Robert, that's what I initially thought too and it's indeed mostly so but not 100%: the old style %RI is actually calling the new style ROUTINE^%R, with Audit classes and all. Just no source control class suspenders smiley . I see no technical reason not to have them in ^%R but they are not there. The ZSAVE implementation is not available.

So this is why I am trying to tackle this problem from the Audit side. Any ideas? I am thinking of a process monitoring the audit trail records but I don't quite like this solution. In any event, is there anything beyond monitoring?

That's exactly the problem: the new breakpoint is reached but no yellow box and the cursor stays at the routine's first line. The code is executed though because the variable set right before this single breakpoint gets defined correctly as per Watch. I did follow your instructions except I still used the corrupt routine.

I doubt I can reproduce this corruption intentionally because that requires understanding why it got corrupted in the first place and that is still a mystery to me.

Robert, a bit more info after I tested a bit more:

1) The first program above, TestAG exhibited the same corrupt debugging behavior when I set it up as debug target for another project however this another project started debugging alright when I switched to a yet another debug target:

2) Test in this comment above leads me to think that the corrupt debug behavior might be associated with a program more than with a project.

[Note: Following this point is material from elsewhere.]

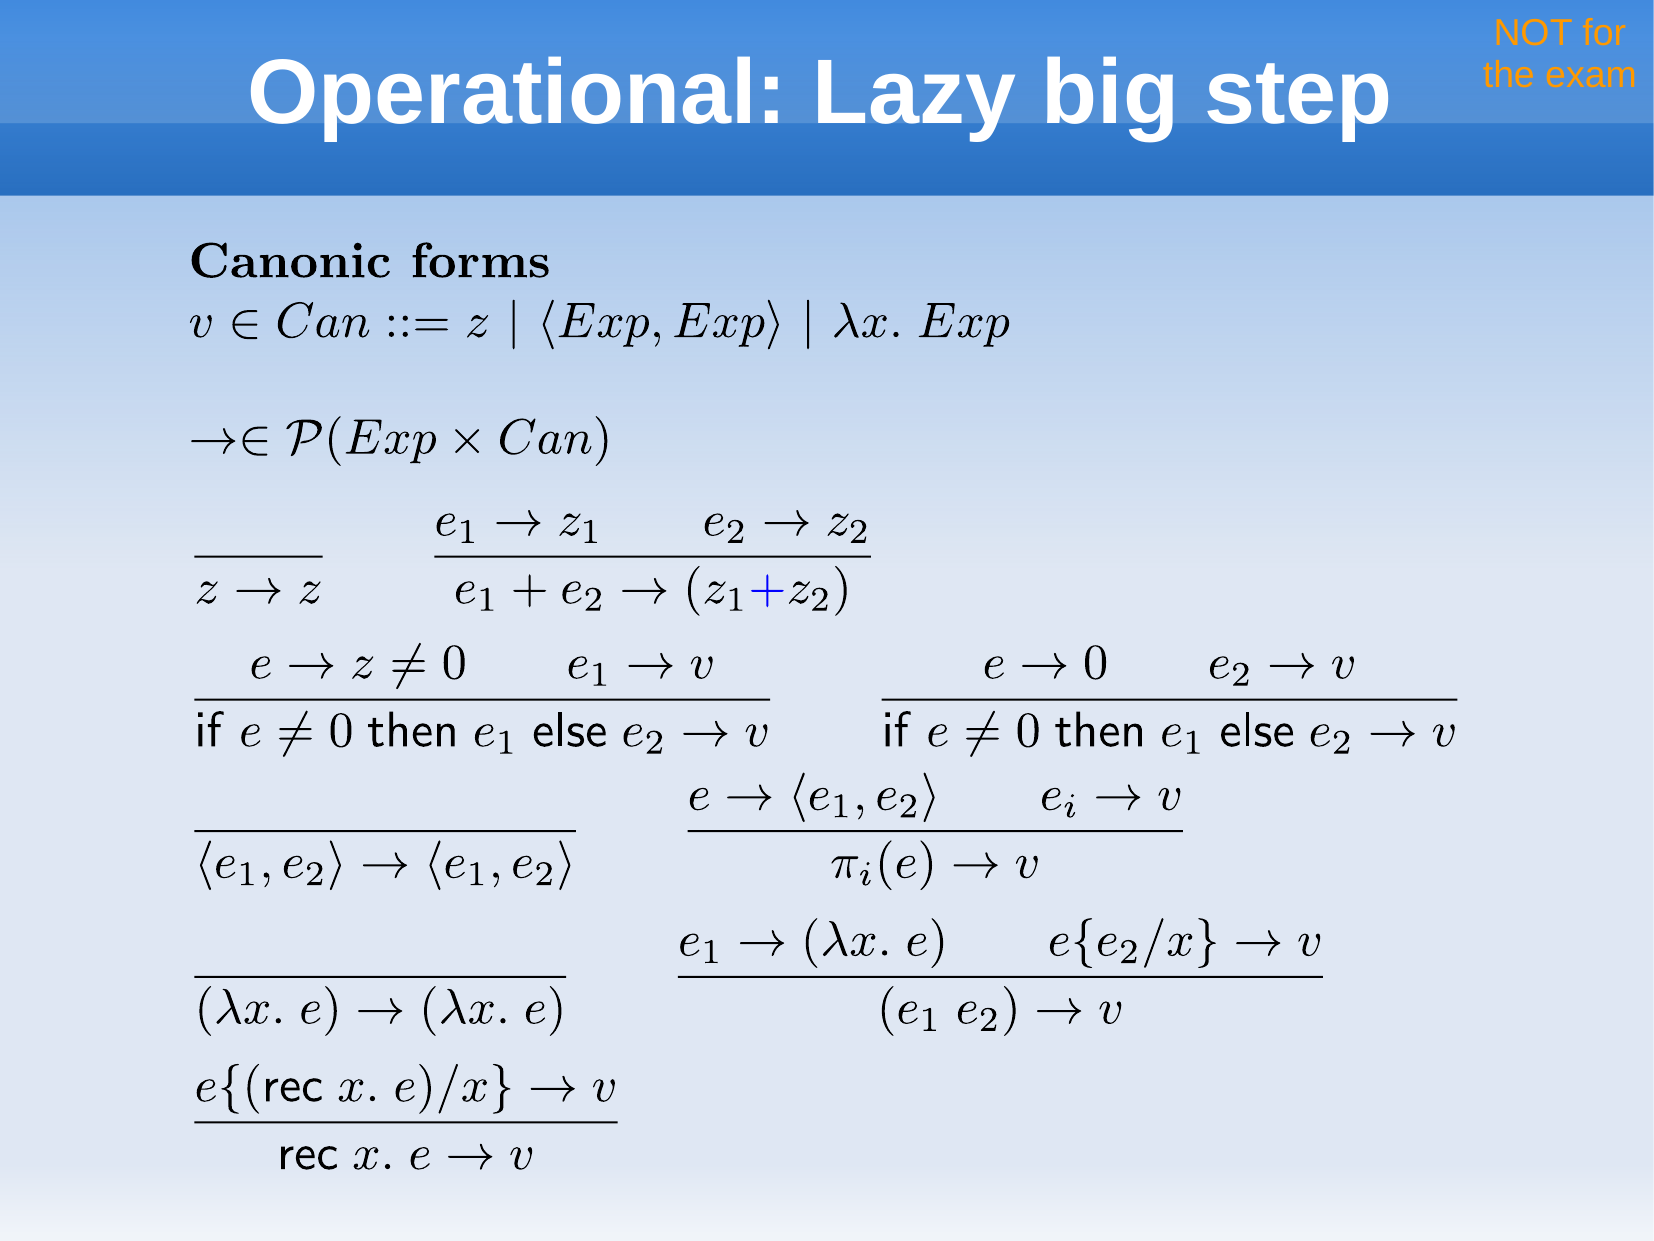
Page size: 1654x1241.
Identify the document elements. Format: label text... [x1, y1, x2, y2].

I don't think it is associated with the old style b break since it behaves correctly, the same as before.

I am not sure I am falling into the .obj code with this problem but maybe I do.  Just to be clear what is happening and what is not, a couple of screenshots.
1) TestAG^TestAG is the debug target, hand-written routine, and I pressed Go once, so presumably the debugger now sits at this breakpoint. However, no yellow box and the cursor is one line up. Shift+F11 does not make the cursor or the yellow box to appear anywhere else (I have other breakpoints too).

2) This is normal behavior. last is the debug target and the cursor correctly stops at the programmatic breakpoint with a suitable yellow box.

So any advice how to fix it?

@Alexey Maslov The ultimate goal is to create identical globals on 2 different machines with a single run, on demand.  I can run code on the first machine, then export global creating code which changes regularly, reconnect the Studio to a different machine, import code, then run it again. This is decidedly not a single run. I can also export and import global too, of course. I am willing to learn functionality that would be faster to deploy than these two approaches. Ideally as fast as ZN which unfortunately works on the same machine only but I might be wrong about that.